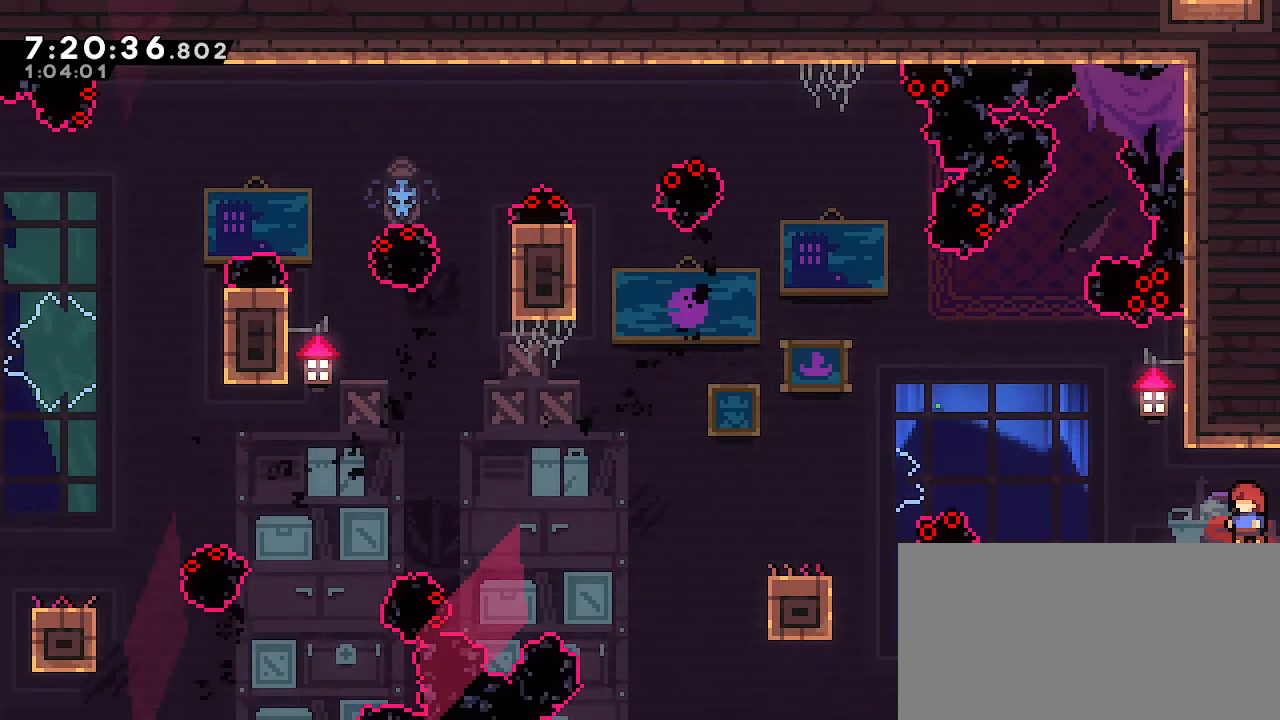
{"dt_ms": 500, "buttons": ["A"], "left_stick": "down-left", "right_stick": "center", "events": [[33, "left_stick", "left"], [200, "A", "down"], [300, "A", "up"], [317, "left_stick", "down-right"], [367, "B", "down"], [483, "B", "up"], [500, "A", "down"], [500, "left_stick", "down-left"]]}
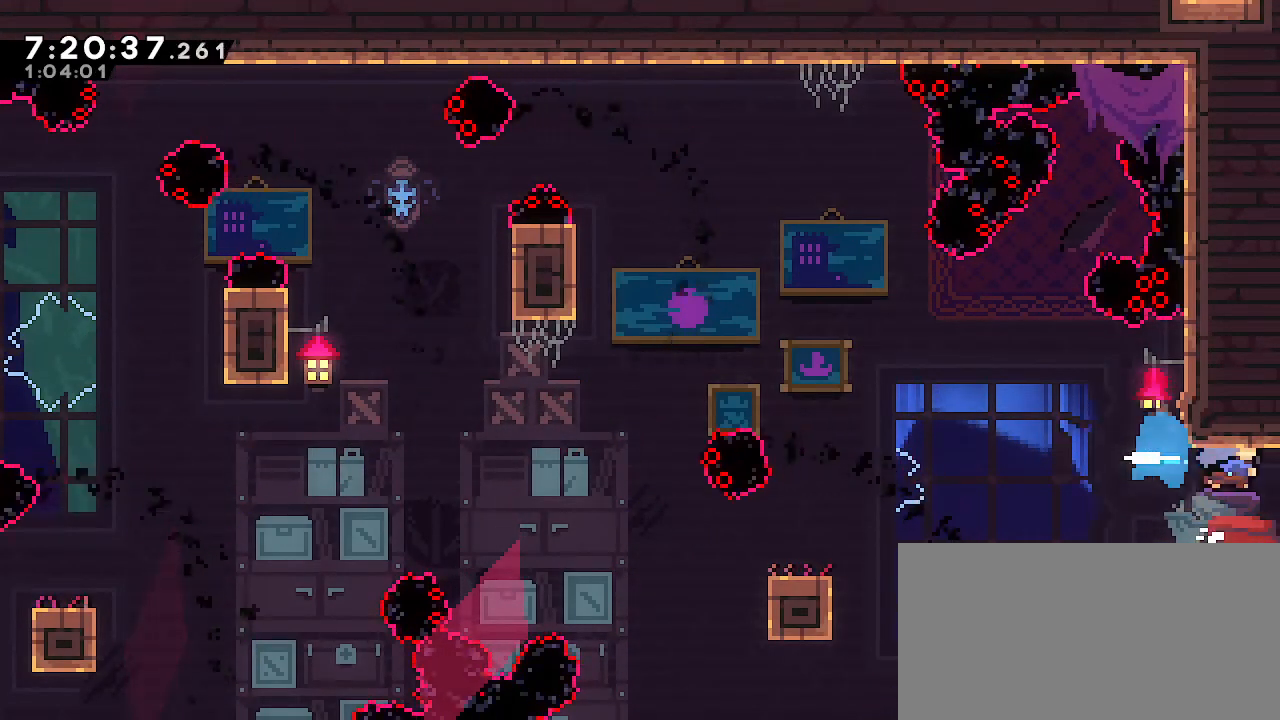
{"dt_ms": 500, "buttons": [], "left_stick": "down-left", "right_stick": "center", "events": [[183, "A", "up"]]}
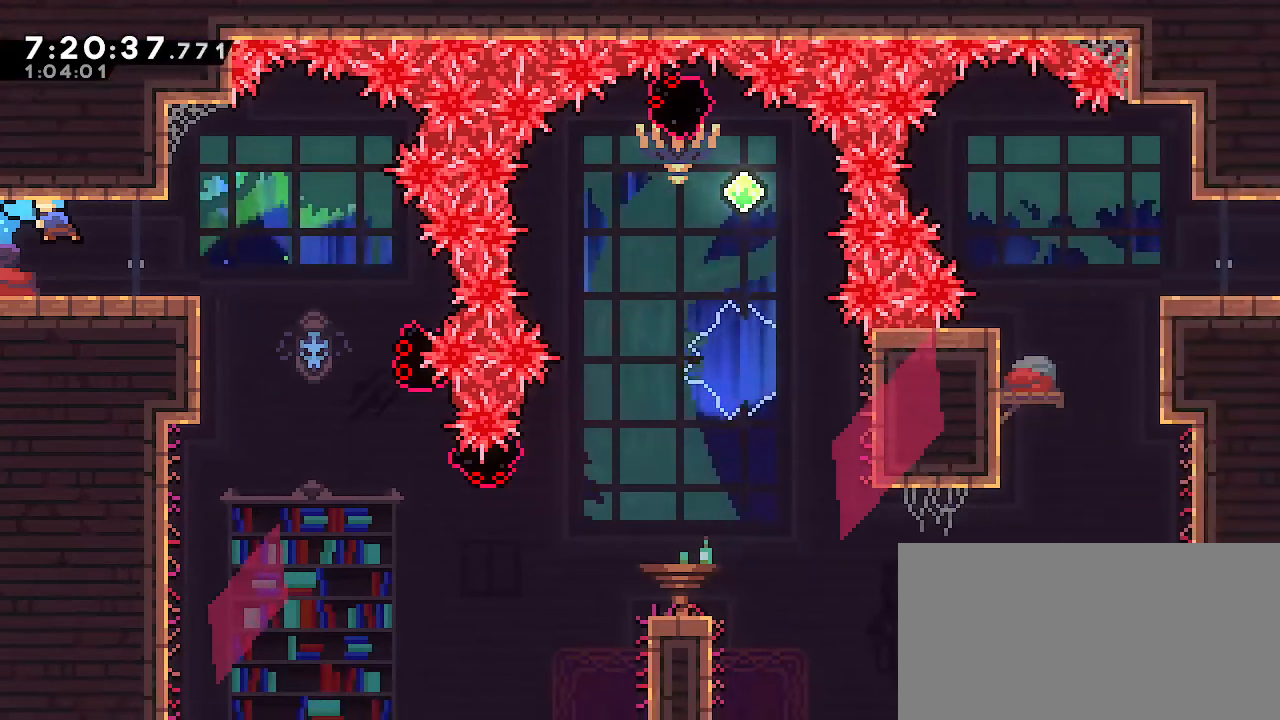
{"dt_ms": 1000, "buttons": [], "left_stick": "down-left", "right_stick": "center"}
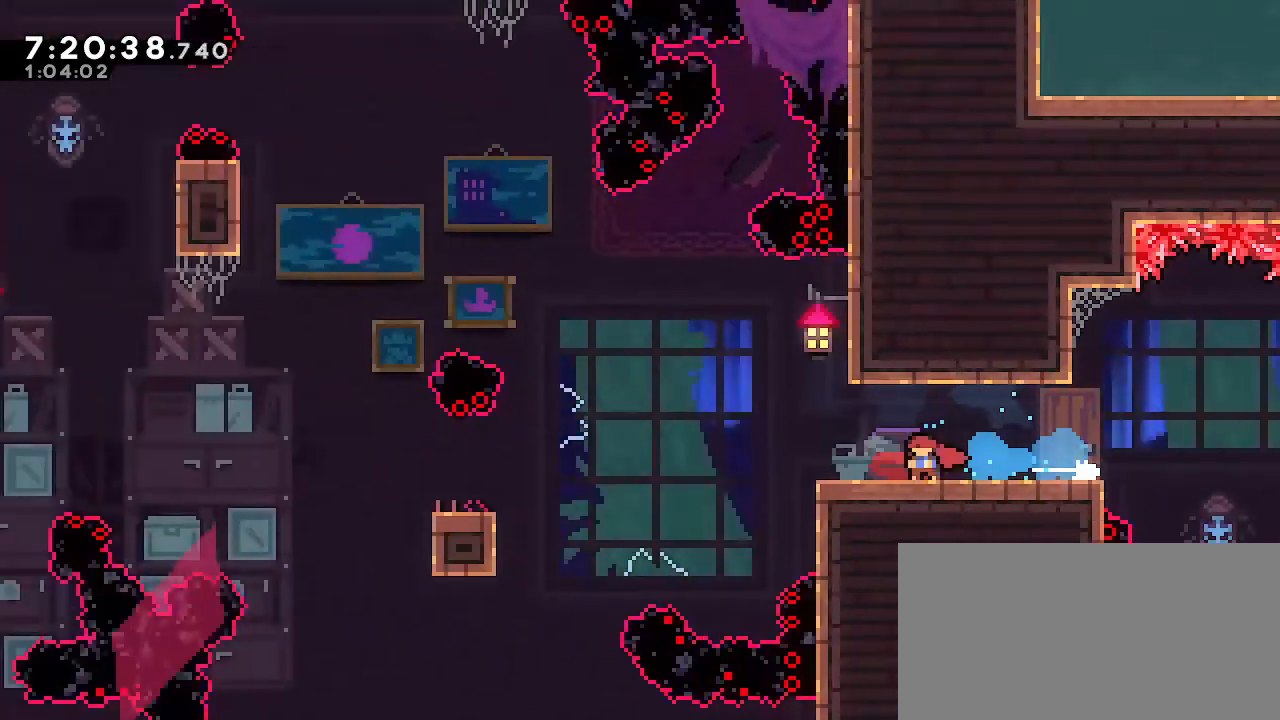
{"dt_ms": 1000, "buttons": ["A"], "left_stick": "down-left", "right_stick": "center"}
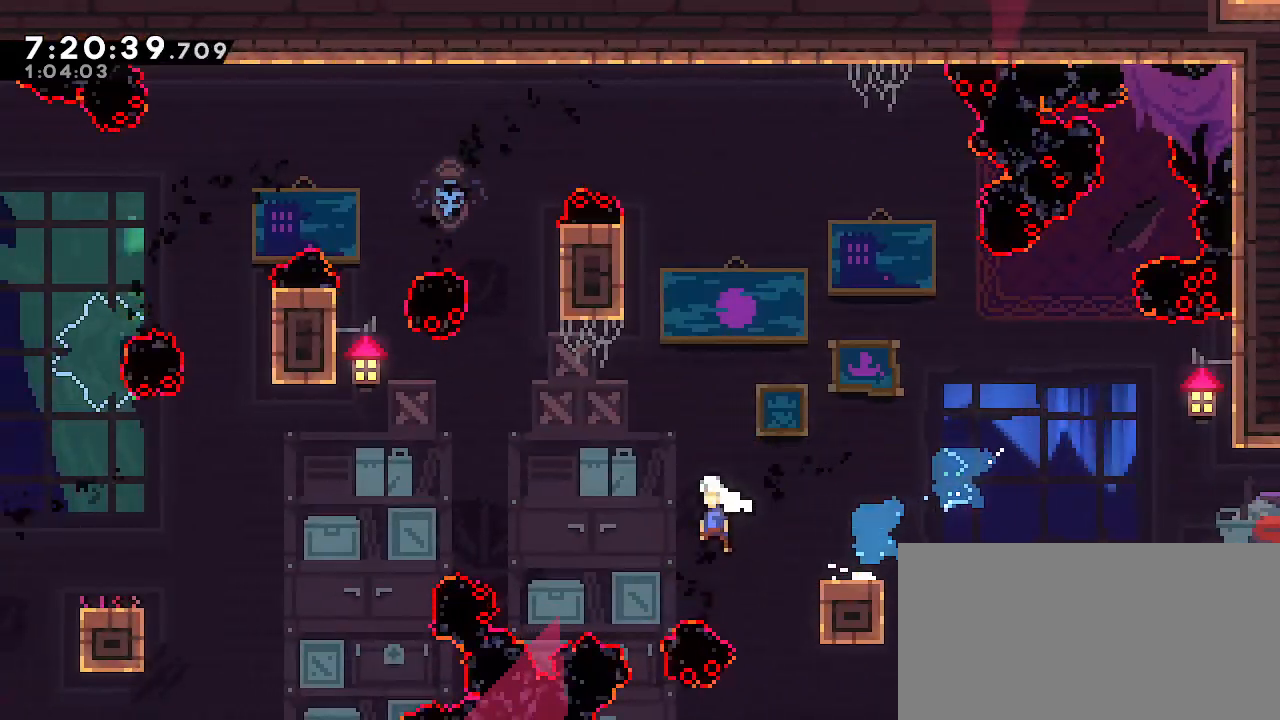
{"dt_ms": 500, "buttons": ["A", "R1"], "left_stick": "left", "right_stick": "center", "events": [[267, "left_stick", "left"], [450, "R1", "down"]]}
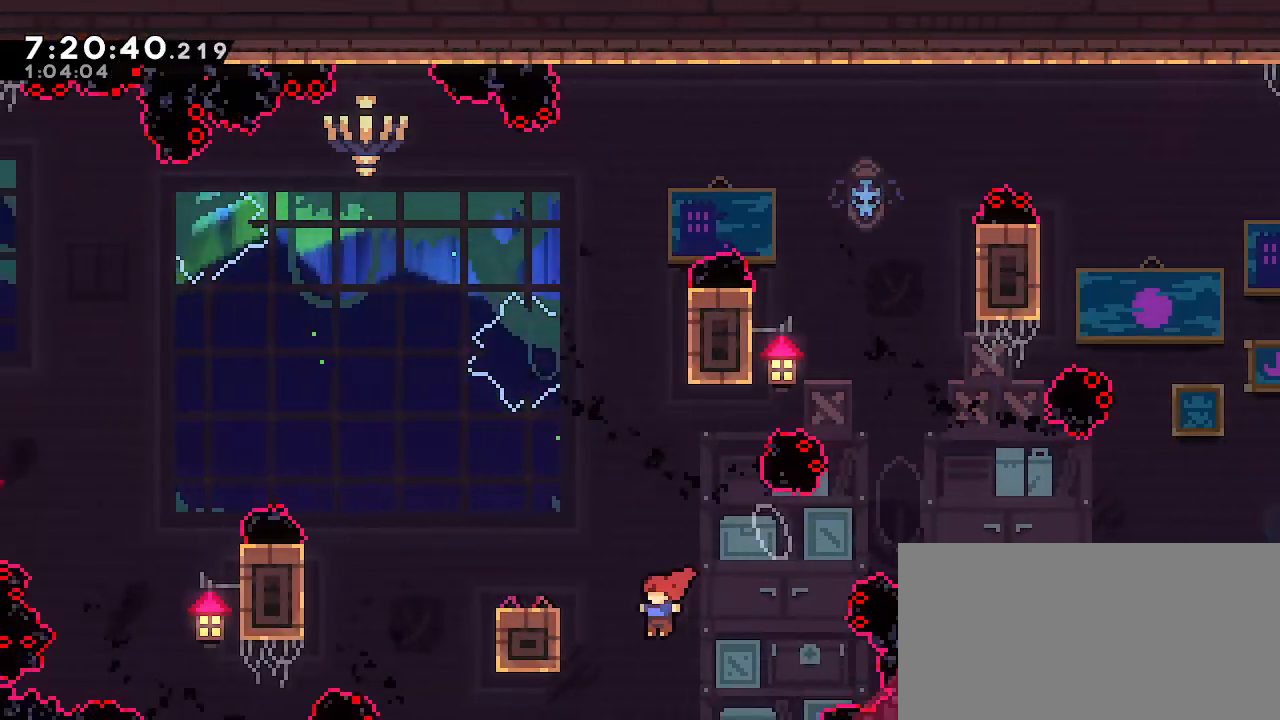
{"dt_ms": 500, "buttons": ["A", "R1"], "left_stick": "left", "right_stick": "center", "events": []}
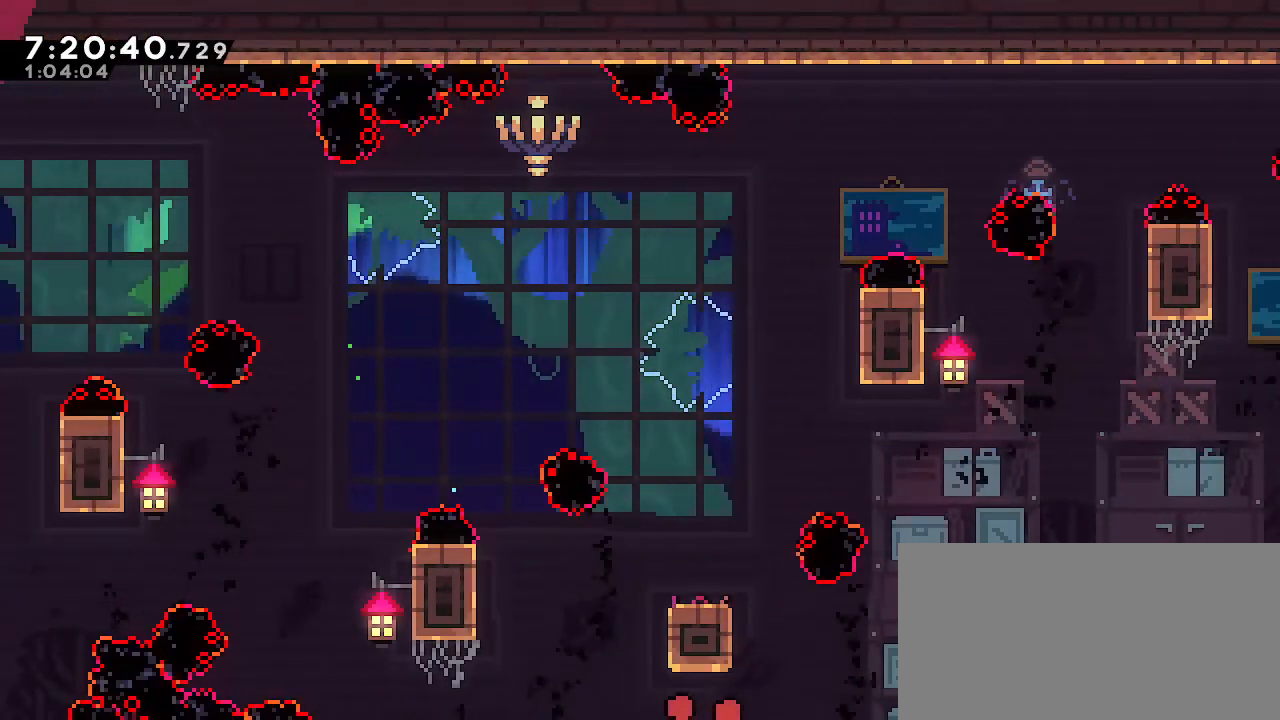
{"dt_ms": 500, "buttons": [], "left_stick": "center", "right_stick": "center", "events": [[83, "A", "up"], [117, "left_stick", "center"], [250, "R1", "up"]]}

TASK DIRECTIONS.
The response should repeat each record precisely and contain no pictures.

EXPECTED ANSWER.
{"dt_ms": 500, "buttons": ["A"], "left_stick": "down-left", "right_stick": "center", "events": [[33, "left_stick", "left"], [200, "A", "down"], [300, "A", "up"], [317, "left_stick", "down-right"], [367, "B", "down"], [483, "B", "up"], [500, "A", "down"], [500, "left_stick", "down-left"]]}
{"dt_ms": 500, "buttons": [], "left_stick": "down-left", "right_stick": "center", "events": [[183, "A", "up"]]}
{"dt_ms": 1000, "buttons": [], "left_stick": "down-left", "right_stick": "center"}
{"dt_ms": 1000, "buttons": ["A"], "left_stick": "down-left", "right_stick": "center"}
{"dt_ms": 500, "buttons": ["A", "R1"], "left_stick": "left", "right_stick": "center", "events": [[267, "left_stick", "left"], [450, "R1", "down"]]}
{"dt_ms": 500, "buttons": ["A", "R1"], "left_stick": "left", "right_stick": "center", "events": []}
{"dt_ms": 500, "buttons": [], "left_stick": "center", "right_stick": "center", "events": [[83, "A", "up"], [117, "left_stick", "center"], [250, "R1", "up"]]}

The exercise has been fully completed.